“Do you know the perpetrators of the unlawful burning of the toll-gate on the Cave Hill Pike?” asked the august body. The farmer ran his fearless eyes down the twelve of his peers and slowly walked the length of them, pointing his finger at this juror and that.
“Yes, I do,” he said quietly, “and so do you—and you and you. Your son was in it—and yours—and mine; and you were in it yourself. Now, what are you going to do about it?” And, unrebuked and unrestrained, he turned and walked out of the room, leaving the august body, startled, grimly smiling and reduced to a helpless pulp of inactivity.
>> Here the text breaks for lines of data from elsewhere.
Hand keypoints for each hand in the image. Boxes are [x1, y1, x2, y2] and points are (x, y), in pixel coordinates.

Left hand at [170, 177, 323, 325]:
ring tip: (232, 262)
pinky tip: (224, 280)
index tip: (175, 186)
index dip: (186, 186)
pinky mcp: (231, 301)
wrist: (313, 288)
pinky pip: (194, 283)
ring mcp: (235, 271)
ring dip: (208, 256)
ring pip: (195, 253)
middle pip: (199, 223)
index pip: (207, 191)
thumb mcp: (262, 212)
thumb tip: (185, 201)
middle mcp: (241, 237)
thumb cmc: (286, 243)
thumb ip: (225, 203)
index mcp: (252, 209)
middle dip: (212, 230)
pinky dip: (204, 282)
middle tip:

That morning Mavis was late to school, and the school-master and Gray and Marjorie all saw that she had been weeping. Only Marjorie suspected the cause, but at little recess John Burnham went to her to ask where Jason was, and Gray was behind him with the same question on his lips. And when Mavis burst into tears, Marjorie answered for her and sat down beside her and put her arms around the mountain girl. After school she even took Mavis home behind her, and Gray rode along with them on his pony. Steve Hawn was sitting on his little porch smoking when they rode up, and he came down and hospitably asked them to “light and hitch their beastes,” and the black-haired step-mother called from the doorway for them to “come in an’ rest a spell.” Gray and Marjorie concealed with some difficulty their amusement at such queer phrases of welcome, and a wonder at the democratic ease of the two and their utter unconsciousness of any social difference between the lords and ladies of the Blue-grass and poor people from the mountains, for the other tobacco tenants were not like these. And there was no surprise on the part of the man, the woman, or the little girl when a sudden warm impulse to relieve loneliness led Marjorie to ask Mavis to go to her own home and stay all night with her.